■ **Task**:
The lines to copy are those in the records below that hold the word "four".
── The data
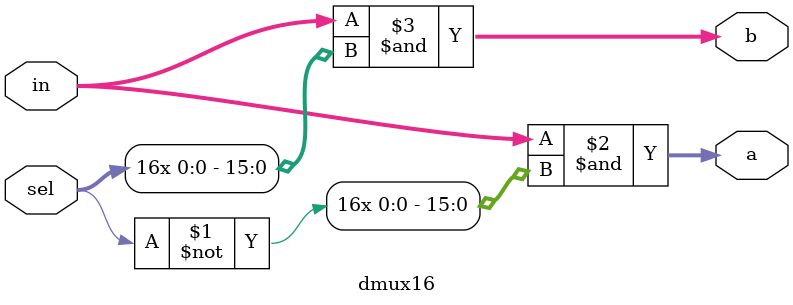
<source format=v>
/* basic dmux that put the input to one of the output channels */
module dmux16(
    input wire [15: 0] in,
    input wire sel,
    output wire [15: 0] a,
    output wire [15: 0] b
);
    assign a = in & {16{~sel}};
    assign b = in & {16{sel}};
endmodule
</source>
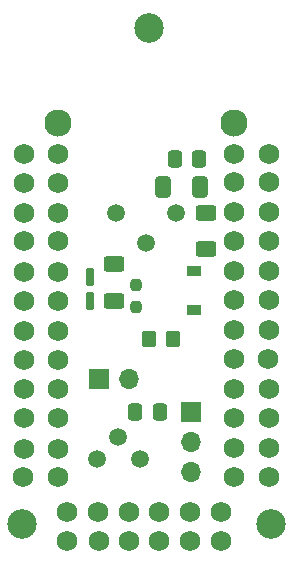
<source format=gbs>
G04 #@! TF.GenerationSoftware,KiCad,Pcbnew,(6.0.1)*
G04 #@! TF.CreationDate,2022-06-09T11:36:19-07:00*
G04 #@! TF.ProjectId,PS_controller_rev1_2,50535f63-6f6e-4747-926f-6c6c65725f72,rev?*
G04 #@! TF.SameCoordinates,Original*
G04 #@! TF.FileFunction,Soldermask,Bot*
G04 #@! TF.FilePolarity,Negative*
%FSLAX46Y46*%
G04 Gerber Fmt 4.6, Leading zero omitted, Abs format (unit mm)*
G04 Created by KiCad (PCBNEW (6.0.1)) date 2022-06-09 11:36:19*
%MOMM*%
%LPD*%
G01*
G04 APERTURE LIST*
G04 Aperture macros list*
%AMRoundRect*
0 Rectangle with rounded corners*
0 $1 Rounding radius*
0 $2 $3 $4 $5 $6 $7 $8 $9 X,Y pos of 4 corners*
0 Add a 4 corners polygon primitive as box body*
4,1,4,$2,$3,$4,$5,$6,$7,$8,$9,$2,$3,0*
0 Add four circle primitives for the rounded corners*
1,1,$1+$1,$2,$3*
1,1,$1+$1,$4,$5*
1,1,$1+$1,$6,$7*
1,1,$1+$1,$8,$9*
0 Add four rect primitives between the rounded corners*
20,1,$1+$1,$2,$3,$4,$5,0*
20,1,$1+$1,$4,$5,$6,$7,0*
20,1,$1+$1,$6,$7,$8,$9,0*
20,1,$1+$1,$8,$9,$2,$3,0*%
G04 Aperture macros list end*
%ADD10C,2.500000*%
%ADD11C,2.300000*%
%ADD12C,1.750000*%
%ADD13C,1.498600*%
%ADD14R,1.200000X0.900000*%
%ADD15RoundRect,0.187500X0.187500X-0.562500X0.187500X0.562500X-0.187500X0.562500X-0.187500X-0.562500X0*%
%ADD16R,1.700000X1.700000*%
%ADD17O,1.700000X1.700000*%
%ADD18RoundRect,0.250000X-0.625000X0.400000X-0.625000X-0.400000X0.625000X-0.400000X0.625000X0.400000X0*%
%ADD19RoundRect,0.250000X-0.350000X-0.450000X0.350000X-0.450000X0.350000X0.450000X-0.350000X0.450000X0*%
%ADD20RoundRect,0.250000X0.337500X0.475000X-0.337500X0.475000X-0.337500X-0.475000X0.337500X-0.475000X0*%
%ADD21RoundRect,0.250000X0.412500X0.650000X-0.412500X0.650000X-0.412500X-0.650000X0.412500X-0.650000X0*%
%ADD22RoundRect,0.237500X0.237500X-0.250000X0.237500X0.250000X-0.237500X0.250000X-0.237500X-0.250000X0*%
G04 APERTURE END LIST*
D10*
X160800000Y-112600000D03*
D11*
X142729000Y-78655000D03*
X157659000Y-78655000D03*
D12*
X157659000Y-108655000D03*
X160659000Y-108655000D03*
X160659000Y-106155000D03*
X157659000Y-106155000D03*
X157659000Y-103655000D03*
X160659000Y-103655000D03*
X157659000Y-101155000D03*
X160659000Y-101155000D03*
X157659000Y-98655000D03*
X160559000Y-98655000D03*
X157659000Y-96155000D03*
X160659000Y-96155000D03*
X157659000Y-93655000D03*
X160659000Y-93655000D03*
X160659000Y-91155000D03*
X157659000Y-91155000D03*
X157659000Y-88655000D03*
X160659000Y-88655000D03*
X160659000Y-86155000D03*
X157659000Y-86155000D03*
X143559000Y-111555000D03*
X146159000Y-111555000D03*
X146259000Y-114055000D03*
X160659000Y-83655000D03*
X157659000Y-83655000D03*
X143559000Y-114055000D03*
X160659000Y-81255000D03*
X157659000Y-81255000D03*
X142759000Y-81255000D03*
X139859000Y-81255000D03*
X139859000Y-83755000D03*
X142759000Y-83755000D03*
X139859000Y-86255000D03*
X142759000Y-86255000D03*
X142759000Y-88655000D03*
X139859000Y-88655000D03*
X142759000Y-91255000D03*
X139859000Y-91255000D03*
X142759000Y-93755000D03*
X139859000Y-93755000D03*
X142759000Y-96255000D03*
X139859000Y-96255000D03*
X142759000Y-98755000D03*
X139859000Y-98755000D03*
X139859000Y-101155000D03*
X142759000Y-101155000D03*
X142759000Y-103655000D03*
X139859000Y-103655000D03*
X139859000Y-106255000D03*
X142759000Y-106255000D03*
X142759000Y-108655000D03*
X139849000Y-108655000D03*
X148759000Y-114055000D03*
X148759000Y-111555000D03*
X151359000Y-111555000D03*
X151359000Y-114055000D03*
X153959000Y-111555000D03*
X153959000Y-114055000D03*
X156559000Y-111555000D03*
X156559000Y-114055000D03*
D10*
X139700000Y-112600000D03*
X150500000Y-70600000D03*
D13*
X149690000Y-107130000D03*
X147890000Y-105230000D03*
X146090000Y-107130000D03*
X147719000Y-86274500D03*
X150219000Y-88774500D03*
X152719000Y-86274500D03*
D14*
X154300000Y-94450000D03*
X154300000Y-91150000D03*
D15*
X145500000Y-93700000D03*
X145500000Y-91700000D03*
D16*
X146250000Y-100285000D03*
D17*
X148790000Y-100285000D03*
D18*
X147500000Y-90600000D03*
X147500000Y-93700000D03*
D19*
X150500000Y-96900000D03*
X152500000Y-96900000D03*
D20*
X154738000Y-81670000D03*
X152663000Y-81670000D03*
D16*
X154025000Y-103075000D03*
D17*
X154025000Y-105615000D03*
X154025000Y-108155000D03*
D18*
X155300000Y-86250000D03*
X155300000Y-89350000D03*
D21*
X154763000Y-84050000D03*
X151638000Y-84050000D03*
D20*
X151375000Y-103100000D03*
X149300000Y-103100000D03*
D22*
X149400000Y-94212500D03*
X149400000Y-92387500D03*
M02*

</source>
────
■ **Task answer**:
0 Add four circle primitives for the rounded corners*
0 Add four rect primitives between the rounded corners*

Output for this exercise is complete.